Twitter no timewaster when other line of communication fail

Too busy for Facebook, let alone Twitter? Tracey Barnett has second thoughts.

A Twitter prayer in 140 characters: O Lord, smite those that post morning bowel movements or what yr dog 8 for breakfast on worldwide social media. Even yr Mum doesn't care. Edit or throw self under train.

That's why I hadn't touched the Twitter account I signed up for months ago. Facebook was already a time-sucker, I figured. It had put me in touch with enough childhood friends to strangle a cat and that was plenty.

Sure, I knew that Iran's Green Revolution was carried to the world on Twitter, outmanoeuvering government censors last year.

But on a personal level, I felt Twitter's built-in inanity was well worth ignoring - that is, until I did a story recently on Google in China.

Twitter worked immediately when I needed to contact a Chinese blogger. Yet when I posted questions to him via email, they somehow disappeared, twice.

I'll never know for sure if they got sucked into the Great Firewall of China, but the links on his Twitter site and others provided by the NZ Asian Foundation were invaluable.

People involved in the issue acted as intelligent instant aggregators, showing me the best threads of discussion on the subject in bite-sized one-line intros, with links to the full articles.

These tools don't have to be about dissecting sweater lint with friends. Sites like Twitter can work for you as a customised information antenna, only with bigger brains and a planet-sized outreach that can travel infinitely beyond your circle of colleagues or friends.

The real value for me is who you can "follow".

In just a few minutes, I can now quickly trawl through the tweets of two-dozen publications or journalists who interest me and click on the link to one of their recommended articles.

It's like a modern day ticker tape - a shorthand, real-time news feed that I can self-design.

Let's jump forward to the recent Tsunami Sunday.
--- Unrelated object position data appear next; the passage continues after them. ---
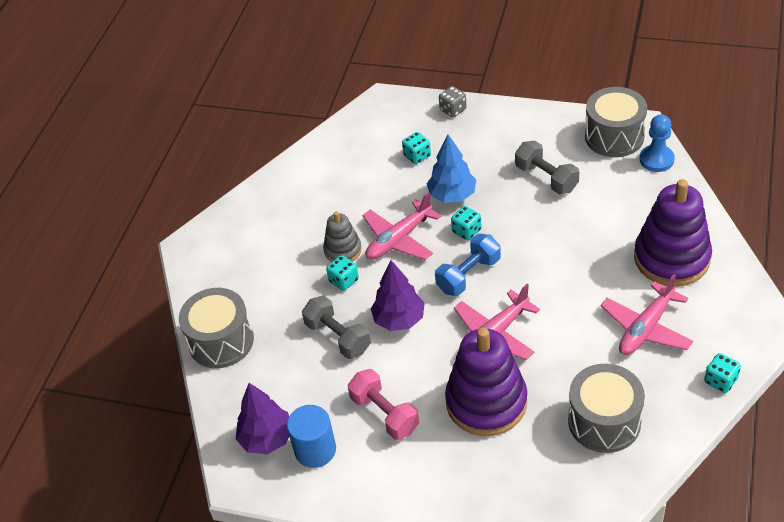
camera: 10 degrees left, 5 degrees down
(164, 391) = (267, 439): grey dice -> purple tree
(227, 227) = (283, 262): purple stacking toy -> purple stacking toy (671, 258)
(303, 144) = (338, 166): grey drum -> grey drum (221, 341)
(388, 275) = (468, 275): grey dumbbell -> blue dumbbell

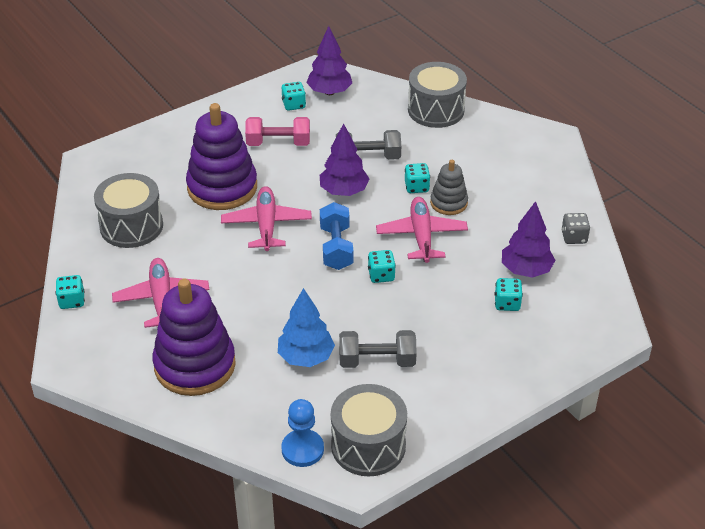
camera: 125 degrees right, 5 degrees down
(315, 450) = (293, 105): blue cylinder -> turquoise dice
(372, 167) = (526, 270): none -> purple tree
(452, 195) = (431, 293): blue tree -> blue tree (306, 357)
(453, 110) = (543, 365): grey dice -> grey dice (574, 237)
The greatest disaster I experienced was missing the bacon sammies being grilled in a farmer's paddock after the fistful of families I was camping with in Tawharanui were evacuated to higher ground.

It certainly didn't feel that way for Sheryl Breuker who had a sister-in-law in Santiago, Chile. She was desperate to know if she was safe.

With phone lines down in many areas, Ms Breuker's attempts to call, text or email went nowhere. What did she do? She tried Twitter.

Because tweets are so short, at roughly a sentence long, they take up little bandwidth and often have a better chance of getting through in an emergency when everyone floods cellphone networks.

She used the subject tags that are prefaced with a hash, like #chile#quake, to find locals near her sister-in-law to ask for help.

People responded, mostly by retweeting, spreading the message wider and wider from one circle of friends to another.

Ms Breuker wrote on her blog, "The power of the retweet is something we take for granted."

"A man we didn't know in any way sent a simple tweet that he was in Chile and asked how he could help. We scrambled to give him every bit of useful information that we could come up with.

"He messaged several times that phones were out and he couldn't get through. Then, amazingly, he said 'as soon as I get a chance I will go to the address you gave me'. Through Twitter, we made contact with someone in another continent, but close enough to physically check on our family."

Within two hours of first contact with this man, she got a message that said, "I found her! She is OK . . . she told me to tell Twinkie to stay cool, she is fine!"

Just two short weeks ago, the NZ Ministry of Civil Defence opened a Twitter account [@NZcivildefence] linked to its website.

It saw its usual website hits go from 350 a day to 44,000 on Sunday. Spokesman Vince Cholewa said: "The idea of the retweet is the electronic version of going and talking to Mum.

That spreading of the message - retweeting it to other people - is actually doing a huge service."

Mr Cholewa recommends using as many media as you can in a crisis, from text messaging and RSS feeds to door knocking.

Forget your old ideas of social media as a time waster or just another marketing outlet. Look where collective creativity has already taken this one platform alone.

A journalism student tweeted one word, "ARRESTED" after photographing an anti-Egyptian government protest.

Within hours his message circulated and found its way to his embassy and the Associated Press. He was released the next day.

Ferries are beginning to tweet their arrivals. Sickcity tracks Twitter references to illness to watch for potential epidemics in cities. Some techies have found a way to link a Twitter alert to burglar sensors in their home.

Even the Dalai Lama opened a Twitter account last month. Wonder what his dog had for breakfast?

- Tracey Barnett is an American journalist living in Auckland.